Thursday 19 March 2015

Good Omens

About six months ago I posted a list of ten books that had affected me, one of which was Terry Pratchett and Neil Gaiman's Good Omens. With the recent passing of Sir Terry from this mortal coil to the etheric whisper of internet headers, I decided that I wanted to hit the canon again, and to start with one of my favourites.

At some basic level, Good Omens is a pastiche of The Omen (the original one,) complete with a Satanic conspiracy replacing the son of a US ambassador with the antichrist, filtered through a comedy of errors that is forever hovering one legs akimbo sight gag from a Carry On movie. An angel and a demon, both of whom have gone rather native, strive to save the world, while a moment of distraction leaves the antichrist to grow up as a perfectly normal boy. As the preordained moment approaches, the forces of Heaven and Hell, of England's once-proud Witchfinder Army, and of the well-informed descendants of Cromwellian prophetess Agnes Nutter, descend on the Oxfordshire village of Tadfield to do battle (because anyone who considers themselves to be a force is inevitably looking for a fight.)

Pratchett and Gaiman occasionally talked about a sequel - the title 668: The Neighbour of the Beast was touted sometimes - but in the end it never happened; partly because Gaiman moved full-time to the states, and partly because they never settled on the story. I'm rather glad of that, because Good Omens is something of a perfect storm, uniting two authors who were really just getting started in such as way that I believe it tempered both of their styles and signaled a sea-change in their individual writing, while at the same time producing something priceless.

Seriously; about 70% of all images resulting from a search for
'Good Omens' returns fan art of Aziraphael and Crowley, and
perhaps a quarter of that is explicitly shippy.

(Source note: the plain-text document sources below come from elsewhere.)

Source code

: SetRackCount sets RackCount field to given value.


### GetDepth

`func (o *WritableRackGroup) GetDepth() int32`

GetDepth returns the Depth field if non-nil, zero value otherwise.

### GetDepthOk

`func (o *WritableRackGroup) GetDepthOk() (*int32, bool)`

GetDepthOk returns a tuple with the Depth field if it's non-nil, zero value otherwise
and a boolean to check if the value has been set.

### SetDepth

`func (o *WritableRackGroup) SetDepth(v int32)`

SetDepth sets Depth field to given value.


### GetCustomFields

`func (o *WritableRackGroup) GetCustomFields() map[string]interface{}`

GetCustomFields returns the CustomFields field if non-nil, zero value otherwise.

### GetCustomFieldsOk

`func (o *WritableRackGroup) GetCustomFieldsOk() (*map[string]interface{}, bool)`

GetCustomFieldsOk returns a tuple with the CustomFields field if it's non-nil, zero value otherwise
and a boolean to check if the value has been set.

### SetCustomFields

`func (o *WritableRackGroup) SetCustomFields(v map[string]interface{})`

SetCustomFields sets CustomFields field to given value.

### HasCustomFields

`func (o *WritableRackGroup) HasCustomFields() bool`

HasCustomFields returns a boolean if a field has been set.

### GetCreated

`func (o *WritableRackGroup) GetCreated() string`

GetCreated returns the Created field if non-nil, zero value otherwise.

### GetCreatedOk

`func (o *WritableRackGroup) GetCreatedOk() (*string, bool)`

I'm sure you
wouldn't have to look far to find one of those intertwining wing
and no clothes poses so popular with people who ship winged
humanoids and have any ounce of artistic ability.
Good Omens is a very character-driven apocalyptic narrative, and the characters are rather wonderful, from Adam's small and disorganised 'pack of ringleaders' to the bikers of the Apocalypse, and of course the fandom's favourite ship, Crowley and Aziraphael*. The authors also manage to slip in some social commentary - much of it a little dated now** - and even to get in a dig at people who wear sunglasses when it's dark, which in 1990 was only just starting to be a thing.

It is also unashamedly funny and, and this is important, doesn't pretend not to be or to have been during the big, dramatic denouement. It doesn't go all grimdark, and yet manages to have a sense of peril for characters the reader has grown to like. It may also count as one of the first truly transatlantic novels, its wry footnotes peppered with explanatory notes for the American reader which poke fun at the American and British people in more or less equal part.

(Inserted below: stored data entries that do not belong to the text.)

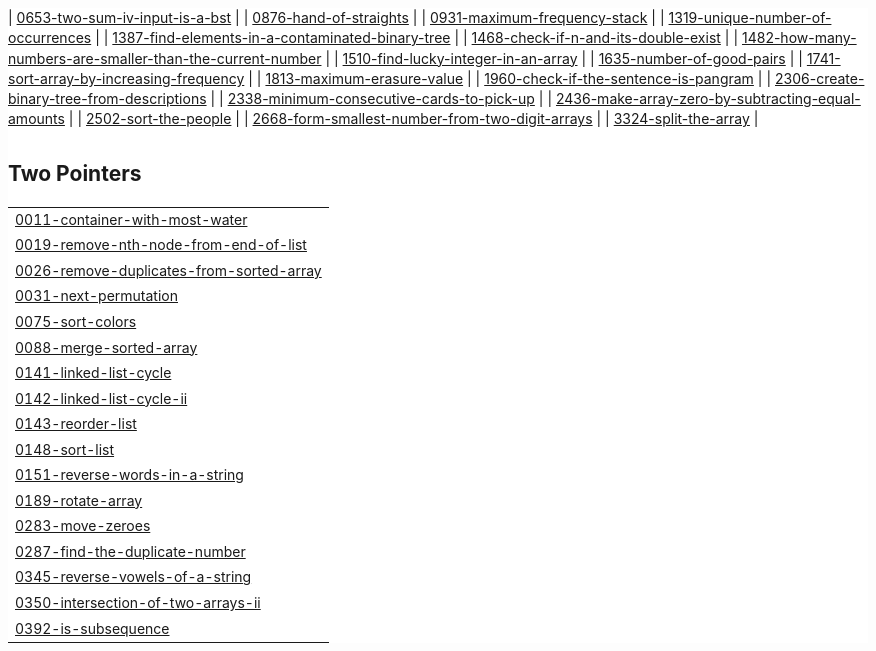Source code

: | [0653-two-sum-iv-input-is-a-bst](https://github.com/Krish9006/Leetcode/tree/master/0653-two-sum-iv-input-is-a-bst) |
| [0876-hand-of-straights](https://github.com/Krish9006/Leetcode/tree/master/0876-hand-of-straights) |
| [0931-maximum-frequency-stack](https://github.com/Krish9006/Leetcode/tree/master/0931-maximum-frequency-stack) |
| [1319-unique-number-of-occurrences](https://github.com/Krish9006/Leetcode/tree/master/1319-unique-number-of-occurrences) |
| [1387-find-elements-in-a-contaminated-binary-tree](https://github.com/Krish9006/Leetcode/tree/master/1387-find-elements-in-a-contaminated-binary-tree) |
| [1468-check-if-n-and-its-double-exist](https://github.com/Krish9006/Leetcode/tree/master/1468-check-if-n-and-its-double-exist) |
| [1482-how-many-numbers-are-smaller-than-the-current-number](https://github.com/Krish9006/Leetcode/tree/master/1482-how-many-numbers-are-smaller-than-the-current-number) |
| [1510-find-lucky-integer-in-an-array](https://github.com/Krish9006/Leetcode/tree/master/1510-find-lucky-integer-in-an-array) |
| [1635-number-of-good-pairs](https://github.com/Krish9006/Leetcode/tree/master/1635-number-of-good-pairs) |
| [1741-sort-array-by-increasing-frequency](https://github.com/Krish9006/Leetcode/tree/master/1741-sort-array-by-increasing-frequency) |
| [1813-maximum-erasure-value](https://github.com/Krish9006/Leetcode/tree/master/1813-maximum-erasure-value) |
| [1960-check-if-the-sentence-is-pangram](https://github.com/Krish9006/Leetcode/tree/master/1960-check-if-the-sentence-is-pangram) |
| [2306-create-binary-tree-from-descriptions](https://github.com/Krish9006/Leetcode/tree/master/2306-create-binary-tree-from-descriptions) |
| [2338-minimum-consecutive-cards-to-pick-up](https://github.com/Krish9006/Leetcode/tree/master/2338-minimum-consecutive-cards-to-pick-up) |
| [2436-make-array-zero-by-subtracting-equal-amounts](https://github.com/Krish9006/Leetcode/tree/master/2436-make-array-zero-by-subtracting-equal-amounts) |
| [2502-sort-the-people](https://github.com/Krish9006/Leetcode/tree/master/2502-sort-the-people) |
| [2668-form-smallest-number-from-two-digit-arrays](https://github.com/Krish9006/Leetcode/tree/master/2668-form-smallest-number-from-two-digit-arrays) |
| [3324-split-the-array](https://github.com/Krish9006/Leetcode/tree/master/3324-split-the-array) |
## Two Pointers
|  |
| ------- |
| [0011-container-with-most-water](https://github.com/Krish9006/Leetcode/tree/master/0011-container-with-most-water) |
| [0019-remove-nth-node-from-end-of-list](https://github.com/Krish9006/Leetcode/tree/master/0019-remove-nth-node-from-end-of-list) |
| [0026-remove-duplicates-from-sorted-array](https://github.com/Krish9006/Leetcode/tree/master/0026-remove-duplicates-from-sorted-array) |
| [0031-next-permutation](https://github.com/Krish9006/Leetcode/tree/master/0031-next-permutation) |
| [0075-sort-colors](https://github.com/Krish9006/Leetcode/tree/master/0075-sort-colors) |
| [0088-merge-sorted-array](https://github.com/Krish9006/Leetcode/tree/master/0088-merge-sorted-array) |
| [0141-linked-list-cycle](https://github.com/Krish9006/Leetcode/tree/master/0141-linked-list-cycle) |
| [0142-linked-list-cycle-ii](https://github.com/Krish9006/Leetcode/tree/master/0142-linked-list-cycle-ii) |
| [0143-reorder-list](https://github.com/Krish9006/Leetcode/tree/master/0143-reorder-list) |
| [0148-sort-list](https://github.com/Krish9006/Leetcode/tree/master/0148-sort-list) |
| [0151-reverse-words-in-a-string](https://github.com/Krish9006/Leetcode/tree/master/0151-reverse-words-in-a-string) |
| [0189-rotate-array](https://github.com/Krish9006/Leetcode/tree/master/0189-rotate-array) |
| [0283-move-zeroes](https://github.com/Krish9006/Leetcode/tree/master/0283-move-zeroes) |
| [0287-find-the-duplicate-number](https://github.com/Krish9006/Leetcode/tree/master/0287-find-the-duplicate-number) |
| [0345-reverse-vowels-of-a-string](https://github.com/Krish9006/Leetcode/tree/master/0345-reverse-vowels-of-a-string) |
| [0350-intersection-of-two-arrays-ii](https://github.com/Krish9006/Leetcode/tree/master/0350-intersection-of-two-arrays-ii) |
| [0392-is-subsequence](https://github.com/Krish9006/Leetcode/tree/master/0392-is-subsequence) |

In case I'm being too oblique, I love this book: always have done, still do. The only disappointment for me on this reading was the audiobook version I switched too while I was walking. It wasn't bad, but they did a Radio 4 adaptation just before Christmas*** and so I was disappointed to only get the one voice. All in all, I think I'm more of an audio play kind of guy.

* Because nothing gets shippers hot for a couple more than adversity, and what greater adversity can there be than explicitly stating that they are sexless beings? For myself I can see the sense behind the pairing, but they are more of an old married couple, rather than a white hot sexy pairing.
** Similarly, any technical references are pretty antiquated, from the wonder of a car with a phone in to printed manuals, and British fast food has come a long way since 1990.
*** Which is well worth checking out.